Human pose keypoint data
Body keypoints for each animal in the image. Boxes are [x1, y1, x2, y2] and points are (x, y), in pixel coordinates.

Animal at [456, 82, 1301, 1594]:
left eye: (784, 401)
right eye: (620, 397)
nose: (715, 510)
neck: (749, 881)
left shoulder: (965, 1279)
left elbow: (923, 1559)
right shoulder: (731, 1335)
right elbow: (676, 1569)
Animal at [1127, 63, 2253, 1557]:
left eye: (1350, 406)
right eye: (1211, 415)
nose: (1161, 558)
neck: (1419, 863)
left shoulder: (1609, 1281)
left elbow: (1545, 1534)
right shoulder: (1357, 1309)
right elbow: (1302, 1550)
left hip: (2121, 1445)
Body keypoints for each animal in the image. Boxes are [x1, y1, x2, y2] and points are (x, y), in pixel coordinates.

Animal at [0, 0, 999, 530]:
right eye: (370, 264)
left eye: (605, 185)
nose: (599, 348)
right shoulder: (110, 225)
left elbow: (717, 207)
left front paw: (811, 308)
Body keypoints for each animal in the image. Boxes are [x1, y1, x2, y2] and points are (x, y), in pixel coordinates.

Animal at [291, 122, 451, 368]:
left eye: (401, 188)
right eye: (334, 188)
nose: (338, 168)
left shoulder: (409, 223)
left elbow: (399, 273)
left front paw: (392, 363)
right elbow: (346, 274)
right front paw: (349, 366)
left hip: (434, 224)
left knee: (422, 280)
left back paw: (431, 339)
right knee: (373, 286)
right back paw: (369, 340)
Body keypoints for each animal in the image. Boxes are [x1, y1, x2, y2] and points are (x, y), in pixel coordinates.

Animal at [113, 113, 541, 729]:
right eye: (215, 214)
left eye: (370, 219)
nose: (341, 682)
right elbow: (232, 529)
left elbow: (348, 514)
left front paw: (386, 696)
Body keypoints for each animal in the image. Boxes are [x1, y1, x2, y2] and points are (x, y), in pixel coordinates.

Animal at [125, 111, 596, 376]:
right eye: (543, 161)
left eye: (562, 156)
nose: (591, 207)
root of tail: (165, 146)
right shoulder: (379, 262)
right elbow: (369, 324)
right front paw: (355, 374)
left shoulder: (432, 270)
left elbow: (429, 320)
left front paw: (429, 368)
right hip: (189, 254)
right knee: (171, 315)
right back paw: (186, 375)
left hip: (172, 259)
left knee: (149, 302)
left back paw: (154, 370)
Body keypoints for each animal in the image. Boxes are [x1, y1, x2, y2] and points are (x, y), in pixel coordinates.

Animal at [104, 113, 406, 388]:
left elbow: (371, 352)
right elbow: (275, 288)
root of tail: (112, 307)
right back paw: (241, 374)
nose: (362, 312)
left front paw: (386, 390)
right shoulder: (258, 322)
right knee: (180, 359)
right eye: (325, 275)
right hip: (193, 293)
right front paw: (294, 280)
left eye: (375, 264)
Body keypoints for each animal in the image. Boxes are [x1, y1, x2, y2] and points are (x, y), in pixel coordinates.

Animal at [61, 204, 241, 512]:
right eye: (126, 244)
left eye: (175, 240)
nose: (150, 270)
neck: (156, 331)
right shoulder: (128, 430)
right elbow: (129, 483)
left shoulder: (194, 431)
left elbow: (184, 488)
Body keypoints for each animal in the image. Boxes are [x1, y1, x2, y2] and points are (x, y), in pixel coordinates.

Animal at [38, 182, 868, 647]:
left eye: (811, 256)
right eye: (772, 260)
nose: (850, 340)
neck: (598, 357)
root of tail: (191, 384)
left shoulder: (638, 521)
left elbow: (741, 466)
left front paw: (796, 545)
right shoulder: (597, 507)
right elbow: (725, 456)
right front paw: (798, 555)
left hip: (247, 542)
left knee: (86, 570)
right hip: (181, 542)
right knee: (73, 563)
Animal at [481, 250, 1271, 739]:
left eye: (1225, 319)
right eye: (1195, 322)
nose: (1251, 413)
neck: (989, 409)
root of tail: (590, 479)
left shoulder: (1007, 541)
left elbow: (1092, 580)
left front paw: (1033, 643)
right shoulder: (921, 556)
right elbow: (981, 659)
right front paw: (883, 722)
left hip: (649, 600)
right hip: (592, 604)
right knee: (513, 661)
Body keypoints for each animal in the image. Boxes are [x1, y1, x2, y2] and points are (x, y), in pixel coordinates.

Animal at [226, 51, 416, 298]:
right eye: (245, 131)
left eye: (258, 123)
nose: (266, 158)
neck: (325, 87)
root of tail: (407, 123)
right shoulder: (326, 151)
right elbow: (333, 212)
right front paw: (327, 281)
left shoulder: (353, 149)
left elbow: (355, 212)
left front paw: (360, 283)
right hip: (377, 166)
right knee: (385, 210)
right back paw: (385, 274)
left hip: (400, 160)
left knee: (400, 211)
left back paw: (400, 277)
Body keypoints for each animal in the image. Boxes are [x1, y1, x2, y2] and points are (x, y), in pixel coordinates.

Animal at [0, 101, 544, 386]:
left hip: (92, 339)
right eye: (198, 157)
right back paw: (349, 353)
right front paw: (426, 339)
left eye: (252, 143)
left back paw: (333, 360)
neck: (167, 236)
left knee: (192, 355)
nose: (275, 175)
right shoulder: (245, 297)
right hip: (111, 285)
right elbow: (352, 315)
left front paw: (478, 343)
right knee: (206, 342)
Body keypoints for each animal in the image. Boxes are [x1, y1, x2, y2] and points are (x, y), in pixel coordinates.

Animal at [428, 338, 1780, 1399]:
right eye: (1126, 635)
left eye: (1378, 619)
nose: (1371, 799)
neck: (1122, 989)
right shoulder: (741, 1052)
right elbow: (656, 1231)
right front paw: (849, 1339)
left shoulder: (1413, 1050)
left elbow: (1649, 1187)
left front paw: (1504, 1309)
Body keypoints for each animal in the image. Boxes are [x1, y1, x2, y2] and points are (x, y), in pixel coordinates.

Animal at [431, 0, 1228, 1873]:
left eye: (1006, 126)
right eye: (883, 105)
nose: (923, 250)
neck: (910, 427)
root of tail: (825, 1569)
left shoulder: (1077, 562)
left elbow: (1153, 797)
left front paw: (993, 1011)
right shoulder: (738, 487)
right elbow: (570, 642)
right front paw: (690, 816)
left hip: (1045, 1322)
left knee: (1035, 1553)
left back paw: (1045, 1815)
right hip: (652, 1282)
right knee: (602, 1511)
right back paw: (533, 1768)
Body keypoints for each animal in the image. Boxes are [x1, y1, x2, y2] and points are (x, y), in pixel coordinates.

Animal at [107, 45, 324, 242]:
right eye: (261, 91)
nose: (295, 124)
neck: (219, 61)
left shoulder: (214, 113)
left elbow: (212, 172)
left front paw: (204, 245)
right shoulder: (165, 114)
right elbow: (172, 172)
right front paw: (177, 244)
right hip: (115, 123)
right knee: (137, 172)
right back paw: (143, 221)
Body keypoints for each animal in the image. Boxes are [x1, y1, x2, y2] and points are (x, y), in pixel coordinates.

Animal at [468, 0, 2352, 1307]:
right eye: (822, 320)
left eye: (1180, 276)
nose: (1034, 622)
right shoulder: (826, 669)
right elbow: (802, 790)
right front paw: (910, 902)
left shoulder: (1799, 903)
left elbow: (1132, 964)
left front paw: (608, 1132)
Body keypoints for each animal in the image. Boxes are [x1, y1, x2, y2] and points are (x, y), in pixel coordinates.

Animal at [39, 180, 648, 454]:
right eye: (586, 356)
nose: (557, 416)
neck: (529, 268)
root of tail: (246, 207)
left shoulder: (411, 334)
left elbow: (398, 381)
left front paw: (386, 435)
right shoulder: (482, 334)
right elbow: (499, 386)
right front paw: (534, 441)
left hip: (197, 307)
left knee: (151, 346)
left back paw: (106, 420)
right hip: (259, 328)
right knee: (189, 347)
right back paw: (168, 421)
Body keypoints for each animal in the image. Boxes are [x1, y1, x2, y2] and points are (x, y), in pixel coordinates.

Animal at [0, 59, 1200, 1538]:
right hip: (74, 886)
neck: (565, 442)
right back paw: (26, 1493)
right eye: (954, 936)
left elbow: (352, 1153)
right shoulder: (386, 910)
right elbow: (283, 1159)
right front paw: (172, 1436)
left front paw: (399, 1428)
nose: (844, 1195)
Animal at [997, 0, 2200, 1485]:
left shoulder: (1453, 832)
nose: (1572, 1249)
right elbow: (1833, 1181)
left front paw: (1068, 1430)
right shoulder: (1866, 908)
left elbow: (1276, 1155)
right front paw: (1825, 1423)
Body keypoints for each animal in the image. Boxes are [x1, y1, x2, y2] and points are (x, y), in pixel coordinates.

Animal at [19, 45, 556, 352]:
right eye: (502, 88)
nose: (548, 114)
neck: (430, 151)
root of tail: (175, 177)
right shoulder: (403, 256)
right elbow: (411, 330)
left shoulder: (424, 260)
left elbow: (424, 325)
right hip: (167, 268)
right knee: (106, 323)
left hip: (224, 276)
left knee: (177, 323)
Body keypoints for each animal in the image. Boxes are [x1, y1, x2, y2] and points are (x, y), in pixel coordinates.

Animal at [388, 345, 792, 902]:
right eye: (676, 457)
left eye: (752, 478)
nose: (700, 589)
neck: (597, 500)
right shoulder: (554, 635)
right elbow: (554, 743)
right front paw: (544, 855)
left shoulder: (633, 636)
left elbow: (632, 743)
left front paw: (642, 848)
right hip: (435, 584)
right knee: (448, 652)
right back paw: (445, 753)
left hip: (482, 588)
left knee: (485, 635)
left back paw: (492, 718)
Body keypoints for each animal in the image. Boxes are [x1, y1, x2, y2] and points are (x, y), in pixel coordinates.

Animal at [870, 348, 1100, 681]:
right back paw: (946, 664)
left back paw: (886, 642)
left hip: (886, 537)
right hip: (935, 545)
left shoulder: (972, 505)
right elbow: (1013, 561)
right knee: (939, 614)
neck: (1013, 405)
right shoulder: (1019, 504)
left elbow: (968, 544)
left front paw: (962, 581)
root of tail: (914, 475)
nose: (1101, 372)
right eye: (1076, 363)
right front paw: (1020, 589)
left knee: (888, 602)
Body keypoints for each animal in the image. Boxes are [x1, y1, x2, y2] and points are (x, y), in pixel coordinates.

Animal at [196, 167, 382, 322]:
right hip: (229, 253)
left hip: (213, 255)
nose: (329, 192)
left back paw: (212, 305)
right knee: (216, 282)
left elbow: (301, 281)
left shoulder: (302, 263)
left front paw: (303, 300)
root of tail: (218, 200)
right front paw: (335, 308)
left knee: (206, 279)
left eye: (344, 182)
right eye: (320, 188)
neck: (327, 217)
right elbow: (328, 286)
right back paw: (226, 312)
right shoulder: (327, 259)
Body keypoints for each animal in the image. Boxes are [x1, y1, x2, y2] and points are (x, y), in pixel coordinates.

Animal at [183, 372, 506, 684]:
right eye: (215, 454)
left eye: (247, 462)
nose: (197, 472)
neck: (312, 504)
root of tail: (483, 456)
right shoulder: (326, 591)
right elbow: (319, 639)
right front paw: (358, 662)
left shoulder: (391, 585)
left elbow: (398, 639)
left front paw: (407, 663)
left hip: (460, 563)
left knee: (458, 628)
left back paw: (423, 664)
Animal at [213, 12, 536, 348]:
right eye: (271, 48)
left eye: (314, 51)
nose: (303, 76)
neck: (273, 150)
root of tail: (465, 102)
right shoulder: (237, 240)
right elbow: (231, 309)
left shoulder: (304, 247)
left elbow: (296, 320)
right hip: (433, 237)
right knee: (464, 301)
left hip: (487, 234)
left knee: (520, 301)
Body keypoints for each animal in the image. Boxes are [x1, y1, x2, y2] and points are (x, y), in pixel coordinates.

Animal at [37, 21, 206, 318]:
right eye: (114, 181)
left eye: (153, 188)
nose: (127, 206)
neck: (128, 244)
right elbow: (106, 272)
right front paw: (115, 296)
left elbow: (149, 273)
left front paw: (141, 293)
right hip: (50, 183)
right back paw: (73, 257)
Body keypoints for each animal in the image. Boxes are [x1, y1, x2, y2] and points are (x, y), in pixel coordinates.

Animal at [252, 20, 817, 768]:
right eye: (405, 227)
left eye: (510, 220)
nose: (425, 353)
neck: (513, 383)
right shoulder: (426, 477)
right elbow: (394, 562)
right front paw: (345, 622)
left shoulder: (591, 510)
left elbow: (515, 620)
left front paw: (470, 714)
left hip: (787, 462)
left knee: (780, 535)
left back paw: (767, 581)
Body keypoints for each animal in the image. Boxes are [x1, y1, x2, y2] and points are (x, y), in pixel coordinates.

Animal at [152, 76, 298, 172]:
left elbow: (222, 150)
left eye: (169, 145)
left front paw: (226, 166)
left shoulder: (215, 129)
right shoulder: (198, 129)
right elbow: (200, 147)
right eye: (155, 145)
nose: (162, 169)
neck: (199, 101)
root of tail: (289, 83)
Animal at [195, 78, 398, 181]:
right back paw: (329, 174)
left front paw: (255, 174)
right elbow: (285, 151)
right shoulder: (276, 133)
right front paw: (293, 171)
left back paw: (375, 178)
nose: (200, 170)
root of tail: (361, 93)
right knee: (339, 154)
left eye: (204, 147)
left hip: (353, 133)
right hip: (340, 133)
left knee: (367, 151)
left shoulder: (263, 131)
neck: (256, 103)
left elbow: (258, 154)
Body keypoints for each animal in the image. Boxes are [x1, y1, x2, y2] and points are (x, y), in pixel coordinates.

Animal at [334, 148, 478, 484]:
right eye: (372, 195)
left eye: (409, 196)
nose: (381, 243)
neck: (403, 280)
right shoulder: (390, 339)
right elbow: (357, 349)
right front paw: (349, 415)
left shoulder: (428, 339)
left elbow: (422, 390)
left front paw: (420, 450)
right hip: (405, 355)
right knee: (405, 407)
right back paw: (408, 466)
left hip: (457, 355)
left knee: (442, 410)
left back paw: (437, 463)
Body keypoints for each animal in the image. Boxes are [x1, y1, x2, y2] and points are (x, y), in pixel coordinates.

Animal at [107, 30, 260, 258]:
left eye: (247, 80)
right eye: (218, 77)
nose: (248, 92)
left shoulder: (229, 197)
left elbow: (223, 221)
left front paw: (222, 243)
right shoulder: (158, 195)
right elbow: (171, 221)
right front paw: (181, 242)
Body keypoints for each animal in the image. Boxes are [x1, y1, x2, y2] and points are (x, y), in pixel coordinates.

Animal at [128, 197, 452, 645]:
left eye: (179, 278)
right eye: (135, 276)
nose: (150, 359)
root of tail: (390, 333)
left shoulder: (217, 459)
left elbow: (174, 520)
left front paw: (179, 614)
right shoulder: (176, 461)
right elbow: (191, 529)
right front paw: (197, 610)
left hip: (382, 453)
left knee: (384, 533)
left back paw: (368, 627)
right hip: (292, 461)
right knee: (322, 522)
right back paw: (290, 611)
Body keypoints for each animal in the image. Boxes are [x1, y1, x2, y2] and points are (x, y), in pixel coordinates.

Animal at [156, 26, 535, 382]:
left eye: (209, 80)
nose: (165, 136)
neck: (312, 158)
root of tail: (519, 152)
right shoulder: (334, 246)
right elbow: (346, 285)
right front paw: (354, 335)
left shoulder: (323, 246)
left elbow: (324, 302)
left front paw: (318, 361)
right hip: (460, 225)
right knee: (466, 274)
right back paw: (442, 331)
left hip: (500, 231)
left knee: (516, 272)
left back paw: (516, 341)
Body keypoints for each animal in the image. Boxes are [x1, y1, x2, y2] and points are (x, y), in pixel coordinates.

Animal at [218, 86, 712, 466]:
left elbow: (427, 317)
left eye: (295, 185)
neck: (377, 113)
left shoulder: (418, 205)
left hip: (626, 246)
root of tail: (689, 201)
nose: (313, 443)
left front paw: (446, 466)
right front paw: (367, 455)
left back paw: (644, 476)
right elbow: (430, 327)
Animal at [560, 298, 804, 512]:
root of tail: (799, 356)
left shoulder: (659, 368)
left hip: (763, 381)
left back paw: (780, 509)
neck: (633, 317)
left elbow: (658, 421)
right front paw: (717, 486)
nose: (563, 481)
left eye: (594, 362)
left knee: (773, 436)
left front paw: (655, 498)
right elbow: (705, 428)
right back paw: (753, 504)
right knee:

▶ **EXERCISE GOAL**
The answer should be exactly the lines from the one that contains "right eye: (135, 276)" through the end of the entries, both ends included, and nothing besides.

▶ **SOLUTION TO THIS TASK**
right eye: (135, 276)
nose: (150, 359)
root of tail: (390, 333)
left shoulder: (217, 459)
left elbow: (174, 520)
left front paw: (179, 614)
right shoulder: (176, 461)
right elbow: (191, 529)
right front paw: (197, 610)
left hip: (382, 453)
left knee: (384, 533)
left back paw: (368, 627)
right hip: (292, 461)
right knee: (322, 522)
right back paw: (290, 611)
Body keypoints for each animal in the image. Boxes are [x1, y1, x2, y2] and points are (x, y), in pixel coordinates.

Animal at [156, 26, 535, 382]:
left eye: (209, 80)
nose: (165, 136)
neck: (312, 158)
root of tail: (519, 152)
right shoulder: (334, 246)
right elbow: (346, 285)
right front paw: (354, 335)
left shoulder: (323, 246)
left elbow: (324, 302)
left front paw: (318, 361)
right hip: (460, 225)
right knee: (466, 274)
right back paw: (442, 331)
left hip: (500, 231)
left knee: (516, 272)
left back paw: (516, 341)
Body keypoints for each animal in the image. Boxes are [x1, y1, x2, y2] and points are (x, y), in pixel coordinates.

Animal at [218, 86, 712, 466]:
left elbow: (427, 317)
left eye: (295, 185)
neck: (377, 113)
left shoulder: (418, 205)
left hip: (626, 246)
root of tail: (689, 201)
nose: (313, 443)
left front paw: (446, 466)
right front paw: (367, 455)
left back paw: (644, 476)
right elbow: (430, 327)
Animal at [560, 298, 804, 512]:
root of tail: (799, 356)
left shoulder: (659, 368)
left hip: (763, 381)
left back paw: (780, 509)
neck: (633, 317)
left elbow: (658, 421)
right front paw: (717, 486)
nose: (563, 481)
left eye: (594, 362)
left knee: (773, 436)
left front paw: (655, 498)
right elbow: (705, 428)
right back paw: (753, 504)
right knee:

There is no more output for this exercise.